Fanfare for opening 'long-awaited' bridge

21:37, Apr 06 2014
VITAL LINK: The opening of the first of two new bridges spanning the Waitaki River at Kurow.

People from around the Waitaki and Waimate districts came to Kurow in their hundreds yesterday to celebrate the opening of the first of two new bridges spanning the Waitaki River on State Highway 82.

Pupils and staff from Waitaki Valley School also attended for the speeches, ribbon-cutting and karakia that took place.

The day was particularly special for 8-year-old Grace Newlands, who, along with Waitaki MP Jacqui Dean, took the first motorised jaunt across the bridge in a 1938 Pontiac, driven by Trevor Appleby.

Grace is the great-great-granddaughter of William Ogilvy Ross, who operated the ferry service and punt across the river until the original bridge opened in 1881.

Joining the trio were sisters Yvonne Foster and Aileen Parker, who rode their bikes along the bridges to school in the 1940s. They were led across by piper Hugh Cameron.
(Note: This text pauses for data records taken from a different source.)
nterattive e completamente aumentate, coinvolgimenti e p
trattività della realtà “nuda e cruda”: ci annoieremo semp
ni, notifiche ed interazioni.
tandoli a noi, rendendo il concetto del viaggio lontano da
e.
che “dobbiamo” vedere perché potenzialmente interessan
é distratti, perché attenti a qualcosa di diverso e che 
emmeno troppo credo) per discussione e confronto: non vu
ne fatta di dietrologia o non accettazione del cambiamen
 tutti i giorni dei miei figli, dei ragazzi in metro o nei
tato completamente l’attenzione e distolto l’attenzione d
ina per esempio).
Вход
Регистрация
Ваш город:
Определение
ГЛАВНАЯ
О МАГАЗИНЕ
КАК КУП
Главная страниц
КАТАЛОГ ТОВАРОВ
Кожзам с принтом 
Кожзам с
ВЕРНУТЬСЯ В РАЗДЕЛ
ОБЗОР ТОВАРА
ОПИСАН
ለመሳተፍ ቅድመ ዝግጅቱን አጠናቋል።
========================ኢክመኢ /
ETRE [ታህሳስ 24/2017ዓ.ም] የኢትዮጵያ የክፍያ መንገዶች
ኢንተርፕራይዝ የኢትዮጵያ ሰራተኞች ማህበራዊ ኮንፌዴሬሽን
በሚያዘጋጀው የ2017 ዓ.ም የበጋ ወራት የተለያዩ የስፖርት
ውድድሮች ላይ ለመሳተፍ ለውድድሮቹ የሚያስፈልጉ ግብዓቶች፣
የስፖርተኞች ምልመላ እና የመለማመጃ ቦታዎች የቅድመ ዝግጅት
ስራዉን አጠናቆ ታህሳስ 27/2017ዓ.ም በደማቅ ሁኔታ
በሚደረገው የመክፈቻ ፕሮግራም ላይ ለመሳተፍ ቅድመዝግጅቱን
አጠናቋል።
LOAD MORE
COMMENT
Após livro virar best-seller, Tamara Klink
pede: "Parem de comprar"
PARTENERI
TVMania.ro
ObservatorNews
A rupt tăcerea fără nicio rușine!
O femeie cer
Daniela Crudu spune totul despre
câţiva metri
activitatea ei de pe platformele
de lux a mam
"The good turnout underlines the high level of anticipation and excitement at seeing the first of these new and long-awaited bridges become open," Mrs Dean said.


"When fully operational this pair of modern bridges will open up new and exciting opportunities for this area."

Waitaki mayor Gary Kircher said the day was historic for the area.

"This connection between the Waitaki and Waimate districts is crucial to our communities, economies and to our future. Without it, we would be much poorer in more ways than one."

Former Waimate mayor John Coles was delighted to see one of the bridges finally open.

"When these two bridges finally open, this will give the local community the assured ability to cross the Waitaki at any time."

Former Waitaki mayor Alex Familton also spoke and described the bridge as a vital link "socially and economically".

Next week, deconstruction work on the 133-year-old timber bridges will begin.

Material from both bridges is being donated to the Waimate and Waitaki District Councils and the Department of Conservation for local historic and community projects.

The $20.1 million project is part of NZTA's $1 billion Canterbury transport network investment project.

The second and larger of the pair of new two-lane bridges will open later this year.